Are they serious?
Analysts are starting to warn about the possibility of the second government shutdown in two years, due to the looming fight over the reauthorization of the Export-Import Bank.
Chris Krueger, an analyst at Guggenheim Securities, wrote in a research note that the “ultimate trump card” for defenders of the bank is the potential for another government shutdown, since the Ex-Im Bank’s charter’s expiration on Sept. 30 coincides with the need to pass a new government-funding bill.
“We do not believe the government will again shut down on October 1, but if House Republicans make a serious effort to close Ex-Im it is conceivable that Senate Majority Leader Reid and the White House could line-up an FY15 [continuing resolution] with an Ex-Im Bank reauthorization and we return to a game of chicken in late September just like last year (just replace Ex-Im with ObamaCare) – only this time it is right before the midterm elections,” Krueger wrote.
A second shutdown in two years — particularly one that would begin with about a month to spare before the crucial midterm elections — seems unthinkable. But analysts began speculating about the possibility of a number of unforeseen macroeconomic events being introduced into the 2014 and 2015 calendar after House Majority Leader Eric Cantor’s stunning primary loss earlier this month.
One Senate Democratic aide told Business Insider it could be a legitimate possibility.
“Yes, I do see it getting that far,” the aide said. “The Kochs have been on this campaign for years, and they are successfully recruiting Republican lawmakers into their ranks. The recent corruption charges at the Bank will only fuel their efforts.”
The aide was referring to a Wall Street Journal report on Tuesday, which contained details about the bank’s suspension and/or removal of four officials amid allegations of improper behavior. One of the officials allegedly took cash in exchange for attempting to aid a Florida company in securing financing to export construction equipment to Latin America. Some of the groups opposed to the bank’s reauthorization blasted out the story to reporters.

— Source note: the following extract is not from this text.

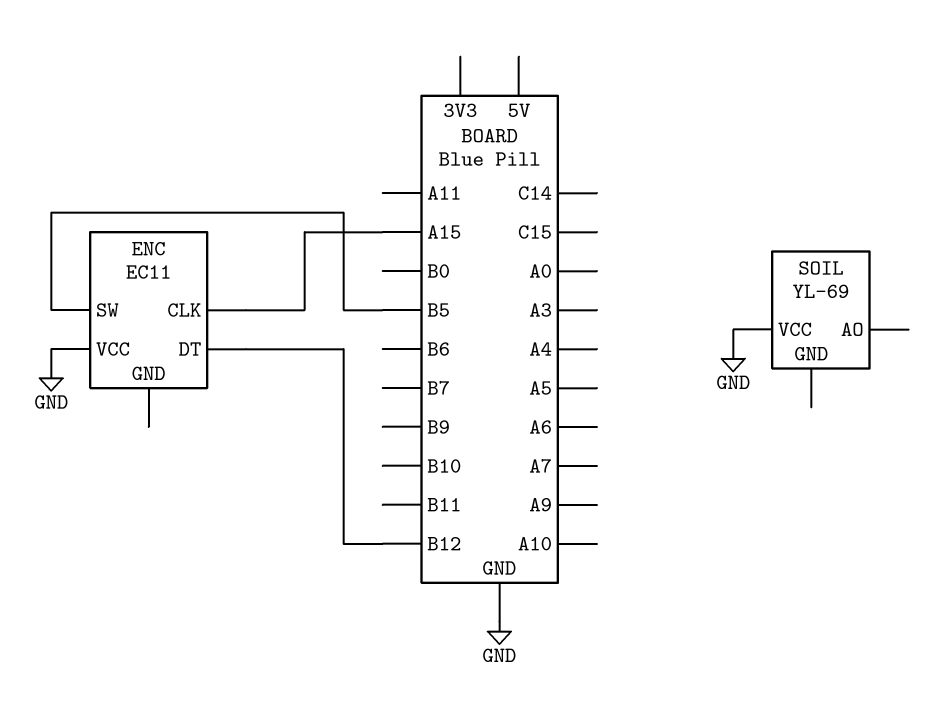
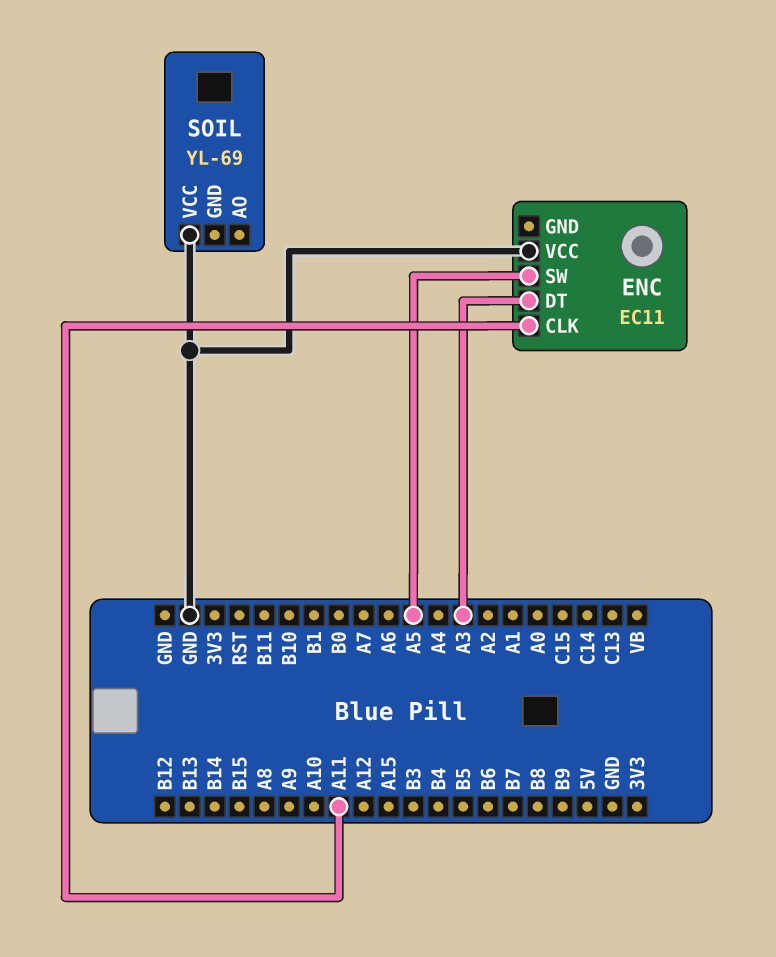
ENC pin CLK: A15 -> A11
ENC pin DT: B12 -> A3
ENC pin SW: B5 -> A5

The bank provides direct loans, guarantees, and credit insurance to aid foreign purchasers in buying American-made goods. Its charter expires at the end of September, unless Congress acts to renew it. Supporters of the bank were dealt a blow over the weekend, when incoming House Majority Leader Kevin McCarthy (R-California) signaled his opposition to reauthorizing its charter.
The dispute over the bank has made some unusual allies — the White House and the Republican establishment-friendly Chamber of Commerce both pressed the case for the bank’s renewal on Monday, the day after McCarthy’s comments brought the debate to the forefront.
“This outcome would likely delight the White House and Senate Democrats who are too eager to remind voters of the previous shutdown and seek to isolate House Republicans as overly conservative/Tea Party,” Krueger wrote of the potential of a shutdown.
Here’s where things could get tricky: Four top House Republicans are opposed to reauthorizing the bank — McCarthy, incoming House Majority Whip Steve Scalise (R-Louisiana), House Financial Services Committee Chair Jeb Hensarling (R-Texas), and House Budget Chair Paul Ryan (R-Wisconsin).
But their Republican counterparts in the Senate — as well as Republican governors — have been more supportive in public statements about the bank. Moreover, GOP senators wouldn’t want to risk a shutdown with a Senate majority on the line.
Businesses big and small also have an interest in the bank’s reauthorization — the Ex-Im Bank supports more than 3,000 small businesses and is a huge benefactor for behemoths like Boeing, Caterpillar, and General Electric. Because of the business lobby and the more conciliatory tone toward the bank from Republican senators and governors, Krueger expects the bank’s charter to be reauthorized — at least for a little while longer.
“We ultimately believe the bank will prevail, but it will be a dog fight,” Krueger wrote. “At the end of the day, we see Reid (and the powerful Washington Senators) marshalling the needed support of the business community and several Republican Senators and Governors to muscle a relatively short-term extension (likely not longer than six months) across the finish line.”